Today there were protests all across the United States in support of immigrants, so I wanted to blog about some of the great American dramatists who were immigrants:
Dion Boucicault - Born in Ireland, Dion Boucicault moved to England where he rose to fame with his play London Assurance, which Madame Vestris produced at Covent Garden. After a string of hits in London, he moved to New York, where he conquered Broadway with his melodrama The Poor of New York. The play was actual adapted from a French work, but Boucicault went on to write the quintessentially American play The Octoroon, which Branden Jacobs-Jenkins recently adapted for the 21st century.

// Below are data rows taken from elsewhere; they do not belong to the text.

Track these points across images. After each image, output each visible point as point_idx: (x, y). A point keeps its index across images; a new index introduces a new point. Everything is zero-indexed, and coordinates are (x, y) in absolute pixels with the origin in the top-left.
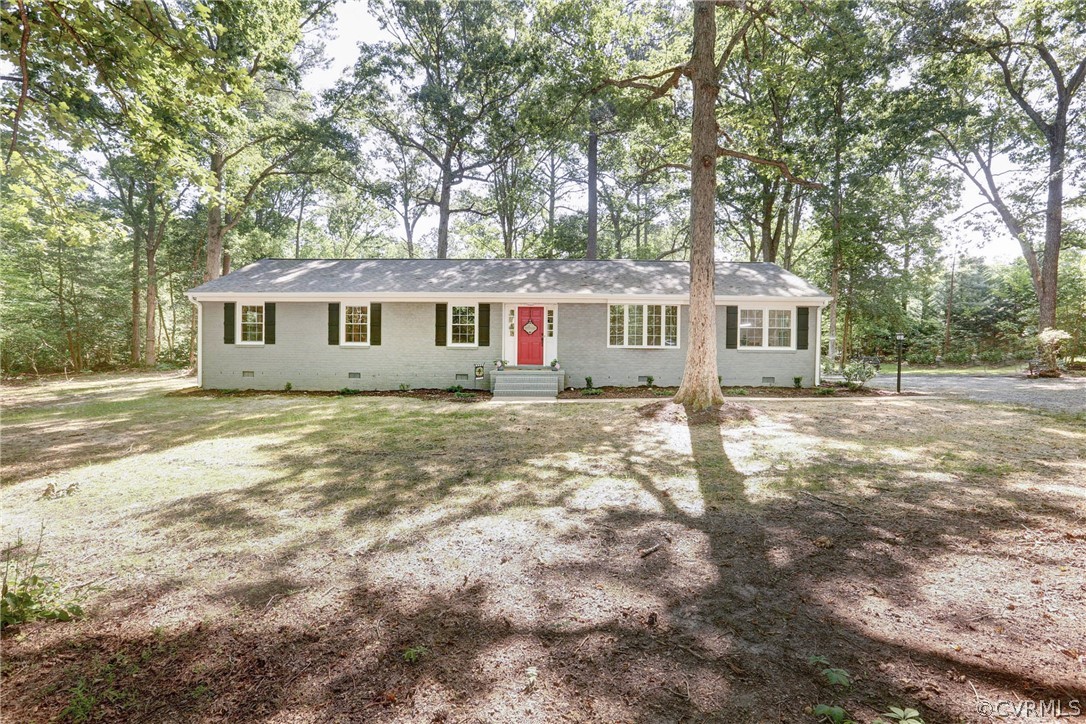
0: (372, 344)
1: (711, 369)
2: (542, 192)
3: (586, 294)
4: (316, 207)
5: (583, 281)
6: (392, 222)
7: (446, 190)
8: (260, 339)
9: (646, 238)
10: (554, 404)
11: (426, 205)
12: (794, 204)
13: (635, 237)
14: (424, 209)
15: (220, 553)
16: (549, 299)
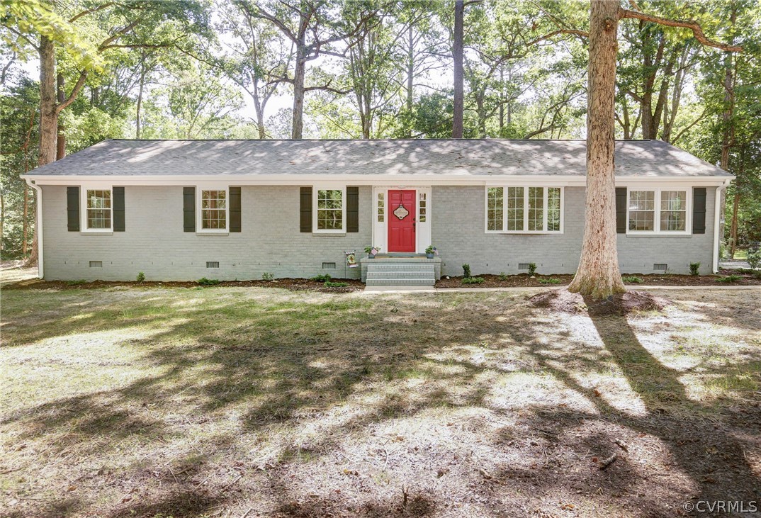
0: (231, 231)
1: (612, 255)
2: (401, 70)
3: (461, 175)
4: (157, 86)
5: (456, 160)
6: (237, 101)
7: (300, 66)
8: (108, 226)
9: (509, 117)
10: (435, 294)
11: (277, 82)
12: (674, 77)
13: (499, 116)
14: (274, 88)
15: (104, 468)
16: (422, 179)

Boucicault is perhaps the first truly great American playwright. (Though you could argue for the French-born Anna Cora Mowatt.) And, of course, he was an immigrant.
Kurt Weill - Don't you love "Mack the Knife," "September Song," and "The Saga of Jenny"? All of those hit Broadway songs were written by the German immigrant Kurt Weill. "Mack the Knife" of course came from The Threepenny Opera, which Weill originally wrote in Berlin with Bertolt Brecht and Elizabeth Hauptmann. Being as he was a gay Jewish leftist, Weill had to flee Hitler's Germany, first to Paris, then London, and eventually New York. That's where he collaborated with Maxwell Anderson on Knickerbocker Holiday, which gave us the jazz standard "September Song." "The Saga of Jenny" comes from Lady in the Dark, and featured lyrics by the all-American Ira Gershwin, who was--incidentally--the son of immigrants.
Maria Irene Fornes - Born in Cuba, Maria Irene Fornes moved to New York in the 1950s. Her play Fefu and Her Friends has become a modern classic. I've always been a fan of her brutal one-act play The Conduct of Life, and spoke about it when she received the 2015 Edwin Booth Award. Recently, the Signature Theatre produced her short play Drowning, which reimagined a story by Anton Chekhov, but was told from the point of view of aliens from outer space. Fornes wasn't from outer space, but she was once an alien to this country, before become one of America's great playwrights of the 20th century.
Nilo Cruz - Speaking of Cuban-American playwrights, Nilo Cruz, who won the 2003 Pulitzer Prize for his drama Anna in the Tropics, was born in Matanzas in Cuba, but immigrated to Miami as a child when his parents fled communism. Cruz's play Sotto Voce tells the story of a woman mourning the failure of both Cuba and the United States to take in Jewish refugees fleeing Nazi Germany. As a former refugee himself, Cruz certainly knows the importance of showing compassion to those who arrive on your borders.
Martyna Majok - And who won the most recent Pulitzer Prize for drama? That would be Polish-born playwright Martyna Majok. I haven't seen The Cost of Living, which garnered her the award, but her play Ironbound is wonderful, and deals quite poignantly with coming of age in urban America.